AfriversalAI's proprietary decision framework. Five questions. Any AI situation at work. Approximately two minutes. No technical knowledge required.
The Funda Five is the thread that runs through every module, every sector track, and every professional cohort. It is introduced in Module 1 and applied every subsequent module. By the end of the course, using it is instinctive.
Not every task suits AI assistance. This step assesses the risk profile of the task, what happens if the AI output is wrong, and whether the consequences are reversible. A draft email is low risk. A public policy citation is not.

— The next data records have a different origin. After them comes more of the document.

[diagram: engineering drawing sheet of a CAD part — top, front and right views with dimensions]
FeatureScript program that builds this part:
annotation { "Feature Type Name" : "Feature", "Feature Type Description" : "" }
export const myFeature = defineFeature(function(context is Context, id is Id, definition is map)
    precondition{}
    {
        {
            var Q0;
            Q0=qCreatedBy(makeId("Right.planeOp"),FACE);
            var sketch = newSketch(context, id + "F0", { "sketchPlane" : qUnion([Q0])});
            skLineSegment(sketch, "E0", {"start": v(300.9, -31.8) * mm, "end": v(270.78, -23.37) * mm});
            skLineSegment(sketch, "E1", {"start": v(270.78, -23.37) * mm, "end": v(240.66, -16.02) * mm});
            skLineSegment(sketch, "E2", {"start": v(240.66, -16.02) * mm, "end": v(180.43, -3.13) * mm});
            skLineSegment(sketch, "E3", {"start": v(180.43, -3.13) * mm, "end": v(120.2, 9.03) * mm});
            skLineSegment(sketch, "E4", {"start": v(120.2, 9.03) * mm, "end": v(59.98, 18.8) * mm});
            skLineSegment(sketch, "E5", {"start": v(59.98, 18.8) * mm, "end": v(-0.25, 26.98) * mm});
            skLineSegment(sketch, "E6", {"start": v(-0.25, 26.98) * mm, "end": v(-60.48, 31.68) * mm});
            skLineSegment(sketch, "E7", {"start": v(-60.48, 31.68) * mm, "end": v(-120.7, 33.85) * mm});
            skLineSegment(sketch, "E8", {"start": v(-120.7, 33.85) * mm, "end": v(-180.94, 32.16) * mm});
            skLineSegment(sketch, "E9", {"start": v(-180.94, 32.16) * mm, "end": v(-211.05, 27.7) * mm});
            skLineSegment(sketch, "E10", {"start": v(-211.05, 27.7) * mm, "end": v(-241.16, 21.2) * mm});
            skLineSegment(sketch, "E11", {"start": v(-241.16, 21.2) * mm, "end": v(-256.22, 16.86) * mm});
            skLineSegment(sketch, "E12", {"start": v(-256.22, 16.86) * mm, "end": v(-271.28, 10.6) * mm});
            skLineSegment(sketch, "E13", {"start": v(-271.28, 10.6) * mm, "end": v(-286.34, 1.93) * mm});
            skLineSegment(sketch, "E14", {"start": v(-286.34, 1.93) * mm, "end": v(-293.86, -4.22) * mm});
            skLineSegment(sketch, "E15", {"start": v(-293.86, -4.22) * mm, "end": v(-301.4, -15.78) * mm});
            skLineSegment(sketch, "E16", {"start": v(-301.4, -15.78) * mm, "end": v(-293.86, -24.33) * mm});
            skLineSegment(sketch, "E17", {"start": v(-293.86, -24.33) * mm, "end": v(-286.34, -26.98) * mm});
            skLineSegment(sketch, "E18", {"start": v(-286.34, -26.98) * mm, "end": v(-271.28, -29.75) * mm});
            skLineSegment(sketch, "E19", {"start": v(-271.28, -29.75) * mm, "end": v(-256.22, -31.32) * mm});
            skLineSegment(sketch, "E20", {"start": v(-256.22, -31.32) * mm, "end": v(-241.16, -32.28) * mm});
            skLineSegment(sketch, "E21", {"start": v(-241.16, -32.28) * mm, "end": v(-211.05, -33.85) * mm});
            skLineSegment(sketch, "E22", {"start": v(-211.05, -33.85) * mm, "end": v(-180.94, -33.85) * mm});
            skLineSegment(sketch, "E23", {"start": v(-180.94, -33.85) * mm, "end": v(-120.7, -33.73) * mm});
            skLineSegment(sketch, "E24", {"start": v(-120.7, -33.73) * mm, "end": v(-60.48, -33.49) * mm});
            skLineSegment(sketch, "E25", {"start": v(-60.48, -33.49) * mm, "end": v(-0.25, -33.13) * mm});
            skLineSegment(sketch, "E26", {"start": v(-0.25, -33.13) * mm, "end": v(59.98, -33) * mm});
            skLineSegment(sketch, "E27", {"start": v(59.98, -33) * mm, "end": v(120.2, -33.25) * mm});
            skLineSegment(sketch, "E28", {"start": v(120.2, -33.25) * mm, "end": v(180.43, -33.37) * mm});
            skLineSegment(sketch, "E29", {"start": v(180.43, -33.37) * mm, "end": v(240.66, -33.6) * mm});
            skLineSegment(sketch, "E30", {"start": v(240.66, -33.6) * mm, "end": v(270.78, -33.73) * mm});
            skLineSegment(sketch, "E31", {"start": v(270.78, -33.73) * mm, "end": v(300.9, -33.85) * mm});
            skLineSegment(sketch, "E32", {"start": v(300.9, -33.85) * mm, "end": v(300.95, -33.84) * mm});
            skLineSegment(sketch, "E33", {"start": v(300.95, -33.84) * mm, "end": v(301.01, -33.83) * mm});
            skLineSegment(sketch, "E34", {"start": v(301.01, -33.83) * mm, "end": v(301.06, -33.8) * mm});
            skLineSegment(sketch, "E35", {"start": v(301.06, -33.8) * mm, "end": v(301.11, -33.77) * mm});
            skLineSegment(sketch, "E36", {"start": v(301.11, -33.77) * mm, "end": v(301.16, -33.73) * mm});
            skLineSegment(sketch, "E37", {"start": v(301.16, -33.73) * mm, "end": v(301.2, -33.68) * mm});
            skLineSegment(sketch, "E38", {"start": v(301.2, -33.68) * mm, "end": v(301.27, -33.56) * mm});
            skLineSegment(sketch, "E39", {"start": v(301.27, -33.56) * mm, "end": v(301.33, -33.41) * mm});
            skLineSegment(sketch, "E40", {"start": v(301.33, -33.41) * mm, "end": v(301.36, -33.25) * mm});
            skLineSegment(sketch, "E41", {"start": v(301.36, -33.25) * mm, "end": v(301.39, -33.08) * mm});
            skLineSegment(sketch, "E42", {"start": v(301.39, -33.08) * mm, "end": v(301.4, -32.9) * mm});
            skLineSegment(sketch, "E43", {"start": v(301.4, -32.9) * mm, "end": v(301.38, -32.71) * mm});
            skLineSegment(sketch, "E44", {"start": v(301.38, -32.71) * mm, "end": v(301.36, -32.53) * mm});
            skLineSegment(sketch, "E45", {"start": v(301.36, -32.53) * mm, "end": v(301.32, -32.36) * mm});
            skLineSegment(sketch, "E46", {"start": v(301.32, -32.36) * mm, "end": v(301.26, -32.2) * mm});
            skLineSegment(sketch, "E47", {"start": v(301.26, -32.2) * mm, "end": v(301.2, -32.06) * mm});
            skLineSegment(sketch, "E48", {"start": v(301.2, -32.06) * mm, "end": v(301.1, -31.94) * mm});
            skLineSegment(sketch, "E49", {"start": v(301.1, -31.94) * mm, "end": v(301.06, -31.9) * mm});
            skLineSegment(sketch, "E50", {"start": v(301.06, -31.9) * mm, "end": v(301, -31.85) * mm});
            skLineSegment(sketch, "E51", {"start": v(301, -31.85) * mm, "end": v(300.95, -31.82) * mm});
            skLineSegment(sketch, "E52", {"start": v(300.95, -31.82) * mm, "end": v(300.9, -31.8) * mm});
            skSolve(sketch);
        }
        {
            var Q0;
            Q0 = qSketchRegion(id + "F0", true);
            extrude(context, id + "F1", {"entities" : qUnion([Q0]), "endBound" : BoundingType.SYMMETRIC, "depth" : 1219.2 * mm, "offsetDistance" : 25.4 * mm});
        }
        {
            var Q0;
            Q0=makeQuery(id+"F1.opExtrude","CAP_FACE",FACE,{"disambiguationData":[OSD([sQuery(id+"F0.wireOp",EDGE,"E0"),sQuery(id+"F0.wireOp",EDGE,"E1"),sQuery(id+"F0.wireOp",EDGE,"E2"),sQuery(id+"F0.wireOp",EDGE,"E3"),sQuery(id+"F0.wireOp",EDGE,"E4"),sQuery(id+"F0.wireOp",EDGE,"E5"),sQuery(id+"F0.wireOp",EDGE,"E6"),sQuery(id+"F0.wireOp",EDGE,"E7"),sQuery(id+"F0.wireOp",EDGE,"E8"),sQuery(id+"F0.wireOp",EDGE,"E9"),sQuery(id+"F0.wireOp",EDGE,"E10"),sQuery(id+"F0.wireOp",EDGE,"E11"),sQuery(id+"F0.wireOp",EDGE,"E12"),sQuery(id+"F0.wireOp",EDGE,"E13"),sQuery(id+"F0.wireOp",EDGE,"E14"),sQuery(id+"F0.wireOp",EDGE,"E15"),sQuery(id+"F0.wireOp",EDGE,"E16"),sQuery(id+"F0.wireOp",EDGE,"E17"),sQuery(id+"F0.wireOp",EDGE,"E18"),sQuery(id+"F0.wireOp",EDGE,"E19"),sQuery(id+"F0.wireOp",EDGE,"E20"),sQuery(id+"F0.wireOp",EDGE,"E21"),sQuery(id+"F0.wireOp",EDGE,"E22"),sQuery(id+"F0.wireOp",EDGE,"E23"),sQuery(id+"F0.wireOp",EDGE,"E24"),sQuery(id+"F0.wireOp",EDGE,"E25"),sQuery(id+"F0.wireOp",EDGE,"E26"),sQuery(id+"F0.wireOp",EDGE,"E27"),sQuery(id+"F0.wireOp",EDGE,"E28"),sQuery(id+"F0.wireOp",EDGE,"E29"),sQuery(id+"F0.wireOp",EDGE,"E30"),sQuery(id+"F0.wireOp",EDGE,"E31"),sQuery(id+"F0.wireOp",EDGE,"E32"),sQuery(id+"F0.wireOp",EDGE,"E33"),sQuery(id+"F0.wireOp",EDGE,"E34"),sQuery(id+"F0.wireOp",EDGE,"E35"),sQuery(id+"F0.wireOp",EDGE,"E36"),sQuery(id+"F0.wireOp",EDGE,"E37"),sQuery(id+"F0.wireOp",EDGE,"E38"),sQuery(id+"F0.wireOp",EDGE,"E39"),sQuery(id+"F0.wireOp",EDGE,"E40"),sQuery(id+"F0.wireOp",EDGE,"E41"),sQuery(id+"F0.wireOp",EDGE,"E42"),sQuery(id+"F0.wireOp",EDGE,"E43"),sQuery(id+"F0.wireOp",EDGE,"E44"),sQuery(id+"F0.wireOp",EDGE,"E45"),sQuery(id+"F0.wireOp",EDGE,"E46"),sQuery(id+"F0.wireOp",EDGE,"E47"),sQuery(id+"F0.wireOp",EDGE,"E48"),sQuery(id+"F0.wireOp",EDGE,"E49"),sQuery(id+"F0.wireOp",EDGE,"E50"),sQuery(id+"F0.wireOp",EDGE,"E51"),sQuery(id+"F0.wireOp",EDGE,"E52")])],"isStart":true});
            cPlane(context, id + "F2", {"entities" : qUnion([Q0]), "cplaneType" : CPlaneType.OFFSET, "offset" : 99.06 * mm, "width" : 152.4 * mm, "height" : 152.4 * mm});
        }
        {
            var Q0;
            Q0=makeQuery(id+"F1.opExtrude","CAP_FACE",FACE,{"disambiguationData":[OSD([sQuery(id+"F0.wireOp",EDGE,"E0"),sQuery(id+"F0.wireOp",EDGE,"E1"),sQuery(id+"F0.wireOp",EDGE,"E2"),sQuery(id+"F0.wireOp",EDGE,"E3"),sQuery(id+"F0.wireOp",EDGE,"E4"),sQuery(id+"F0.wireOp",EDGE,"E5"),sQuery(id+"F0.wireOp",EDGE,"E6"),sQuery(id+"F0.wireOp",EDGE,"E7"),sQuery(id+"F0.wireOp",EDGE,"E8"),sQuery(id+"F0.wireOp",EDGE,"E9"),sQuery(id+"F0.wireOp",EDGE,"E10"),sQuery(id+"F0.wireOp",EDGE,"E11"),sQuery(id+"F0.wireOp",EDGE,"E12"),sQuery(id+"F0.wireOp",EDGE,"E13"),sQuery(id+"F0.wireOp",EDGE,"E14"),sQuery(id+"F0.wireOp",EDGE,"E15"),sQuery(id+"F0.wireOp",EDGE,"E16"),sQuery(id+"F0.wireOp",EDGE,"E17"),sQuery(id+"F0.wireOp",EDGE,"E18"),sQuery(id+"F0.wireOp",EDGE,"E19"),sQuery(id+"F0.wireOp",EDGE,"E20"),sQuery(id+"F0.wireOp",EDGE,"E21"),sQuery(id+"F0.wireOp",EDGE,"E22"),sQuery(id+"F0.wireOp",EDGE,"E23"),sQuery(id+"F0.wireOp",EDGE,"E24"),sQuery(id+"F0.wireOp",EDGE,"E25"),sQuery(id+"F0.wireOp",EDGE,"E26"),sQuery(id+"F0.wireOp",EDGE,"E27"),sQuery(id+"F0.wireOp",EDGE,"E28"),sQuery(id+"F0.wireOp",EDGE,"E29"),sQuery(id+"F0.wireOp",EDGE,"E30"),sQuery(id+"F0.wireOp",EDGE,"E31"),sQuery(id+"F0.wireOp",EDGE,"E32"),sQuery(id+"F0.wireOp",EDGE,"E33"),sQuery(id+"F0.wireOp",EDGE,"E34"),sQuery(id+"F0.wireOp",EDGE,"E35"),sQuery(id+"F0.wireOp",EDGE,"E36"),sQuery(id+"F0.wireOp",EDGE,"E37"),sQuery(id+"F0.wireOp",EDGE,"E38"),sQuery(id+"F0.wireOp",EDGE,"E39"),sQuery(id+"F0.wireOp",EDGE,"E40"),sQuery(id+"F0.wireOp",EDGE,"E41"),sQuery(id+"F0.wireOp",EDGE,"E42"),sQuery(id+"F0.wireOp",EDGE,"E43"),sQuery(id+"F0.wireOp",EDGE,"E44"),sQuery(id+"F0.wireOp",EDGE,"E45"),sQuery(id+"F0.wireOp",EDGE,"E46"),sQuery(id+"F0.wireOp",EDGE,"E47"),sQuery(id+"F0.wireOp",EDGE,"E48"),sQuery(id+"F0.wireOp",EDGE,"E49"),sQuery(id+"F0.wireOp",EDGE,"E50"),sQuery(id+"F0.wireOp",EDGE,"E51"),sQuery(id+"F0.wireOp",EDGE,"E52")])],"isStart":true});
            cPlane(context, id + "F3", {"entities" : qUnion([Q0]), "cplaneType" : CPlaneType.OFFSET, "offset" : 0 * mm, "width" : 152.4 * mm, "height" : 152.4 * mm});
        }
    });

What data is being fed into or produced by this AI system? Is it confidential? Is it personal information covered by POPIA? Is the AI tool authorised to process this type of data? Learners leave this step with a data sensitivity instinct.
Different AI tools have different failure modes, risk profiles, and organisational approval status. Is ChatGPT approved for this task? Is this the right type of AI — generative, predictive, computer vision? Learners develop tool awareness, not tool loyalty.
Before acting on AI output, can you articulate a specific, achievable verification step? "I'll cross-check the citations" is a verification step. "I'll read it carefully" is not. This step turns verification from a vague intention into a concrete action.
"The algorithm decided" is not a legal or ethical defence under South African law. This step requires learners to name the accountability chain — a specific person or role responsible for the decision — before AI output reaches anyone who could be affected by it.